:: DATASET EXCERPTS ::

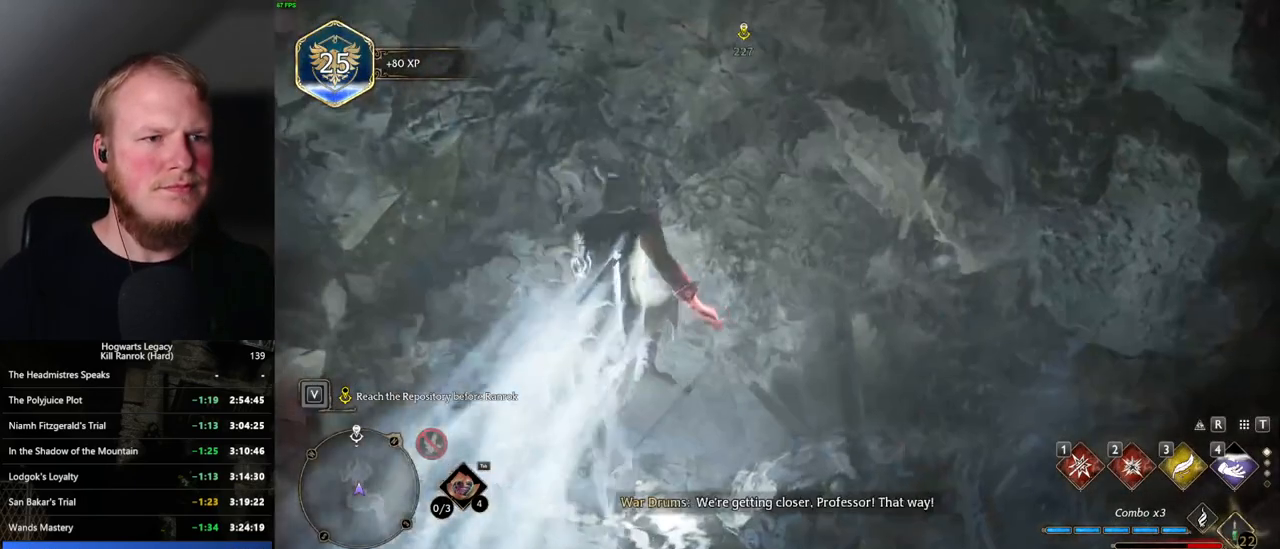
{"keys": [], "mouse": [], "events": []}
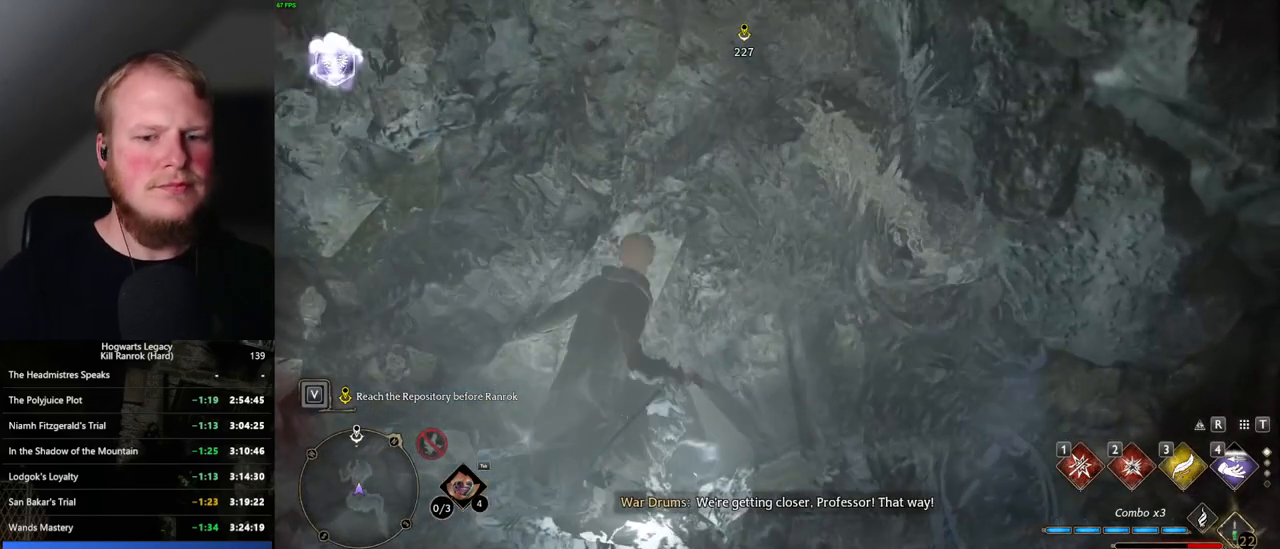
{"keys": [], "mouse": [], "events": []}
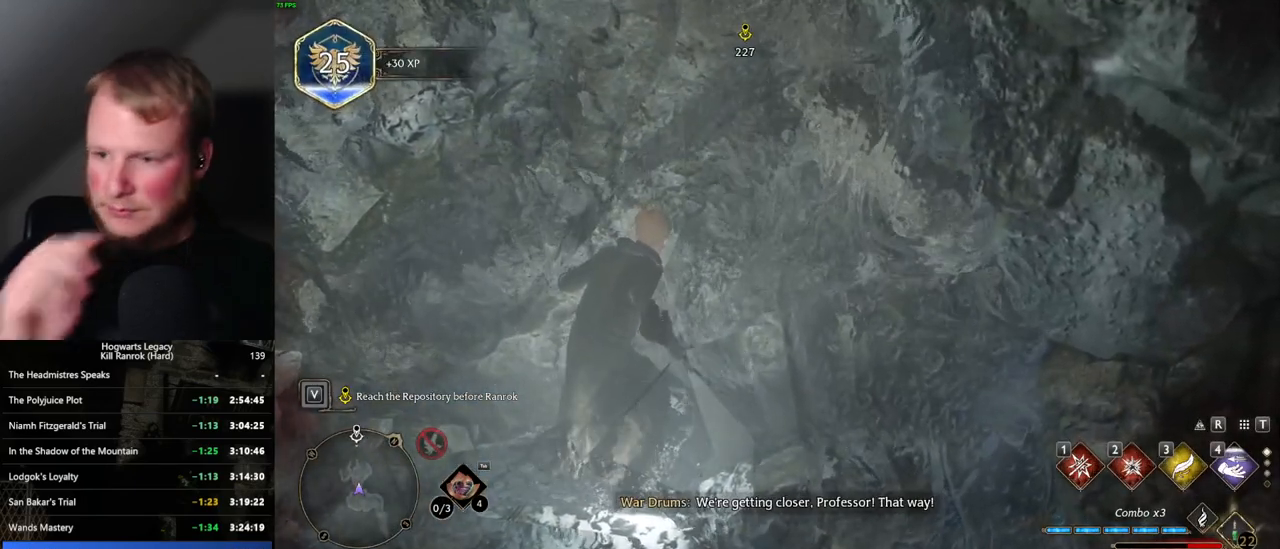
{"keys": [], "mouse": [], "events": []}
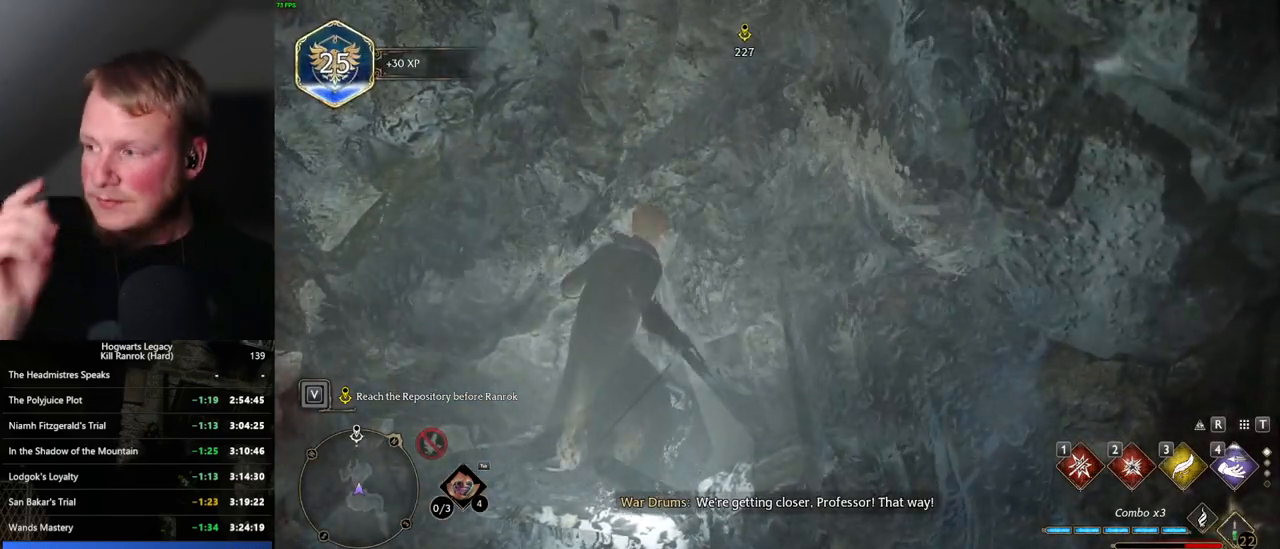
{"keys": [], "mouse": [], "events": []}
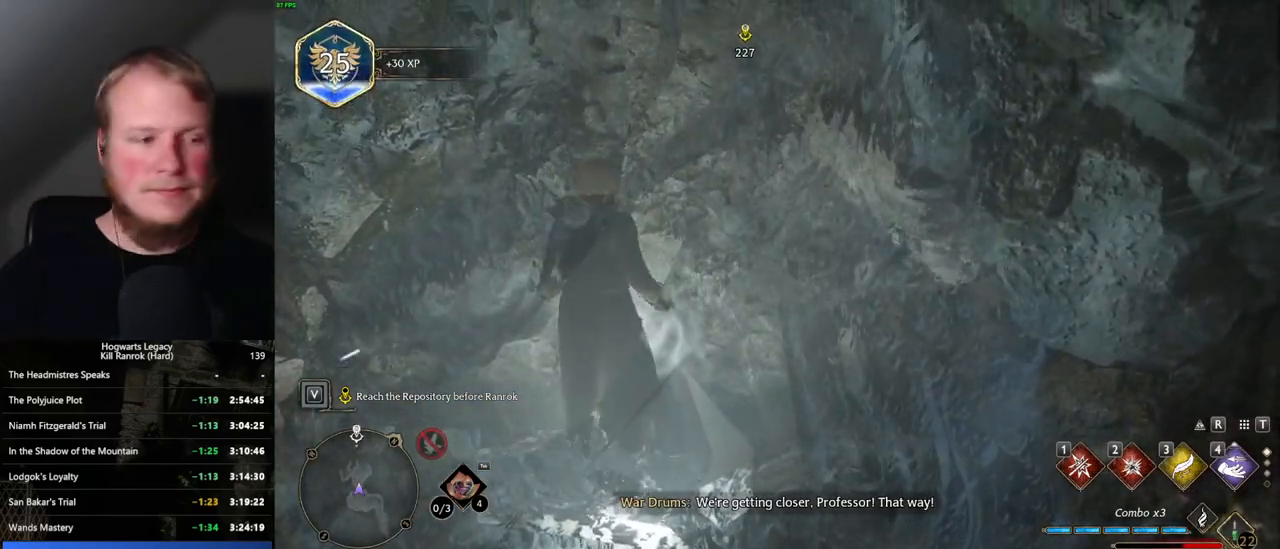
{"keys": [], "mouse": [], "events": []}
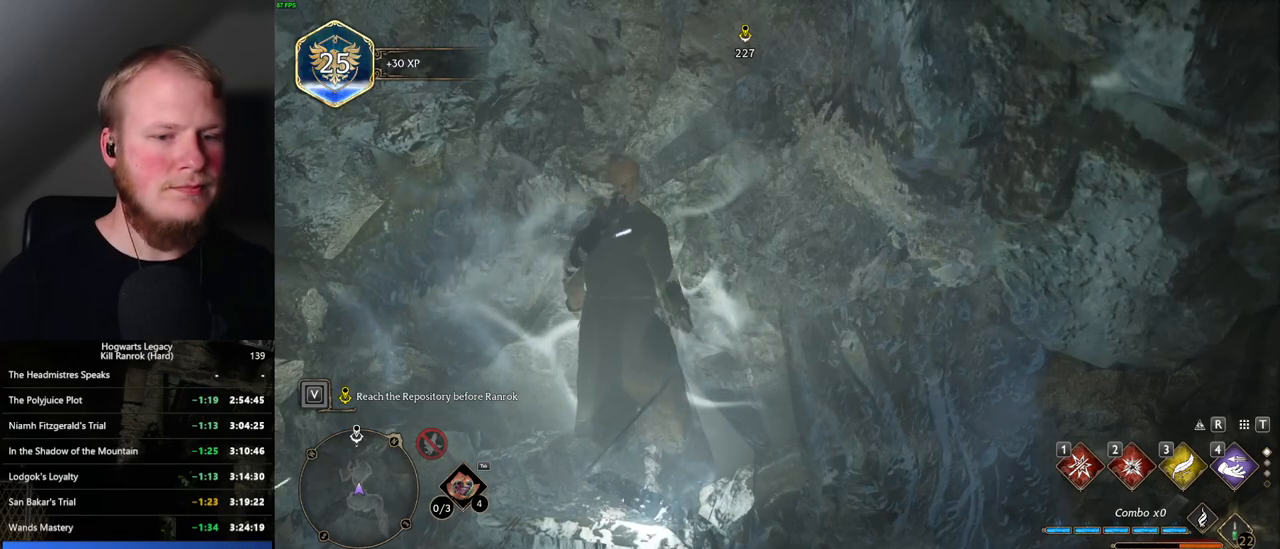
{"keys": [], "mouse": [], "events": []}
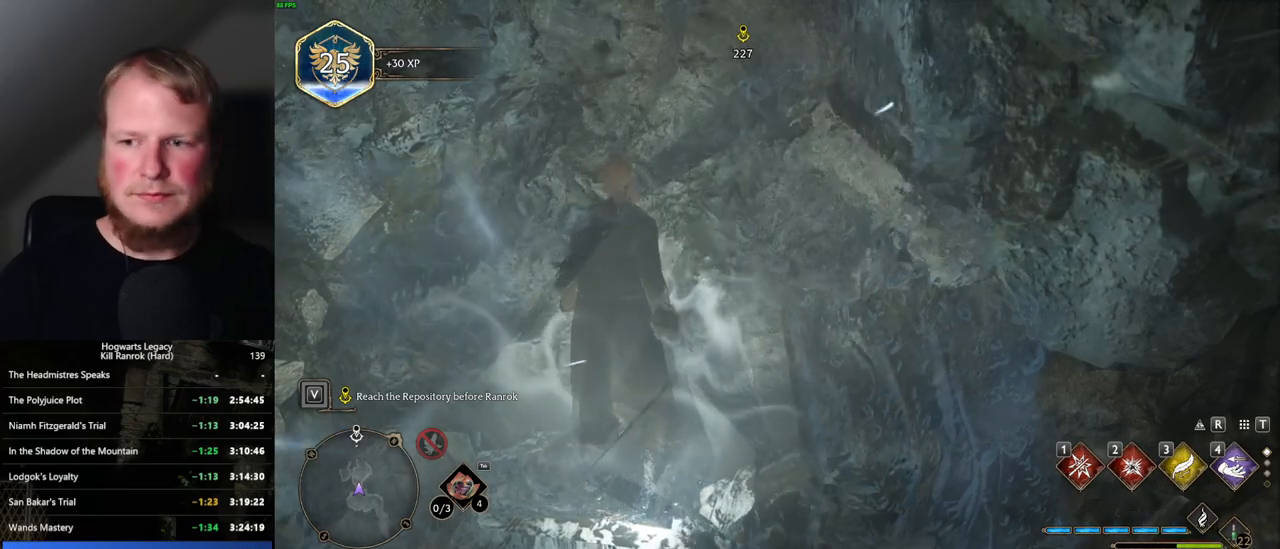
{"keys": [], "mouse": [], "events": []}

:::

TASK DIRECTIONS >> Transcribe all of the records above character for character. Exclude the pictures.

RESULT OF THE EXERCISE >>
{"keys": [], "mouse": [], "events": []}
{"keys": [], "mouse": [], "events": []}
{"keys": [], "mouse": [], "events": []}
{"keys": [], "mouse": [], "events": []}
{"keys": [], "mouse": [], "events": []}
{"keys": [], "mouse": [], "events": []}
{"keys": [], "mouse": [], "events": []}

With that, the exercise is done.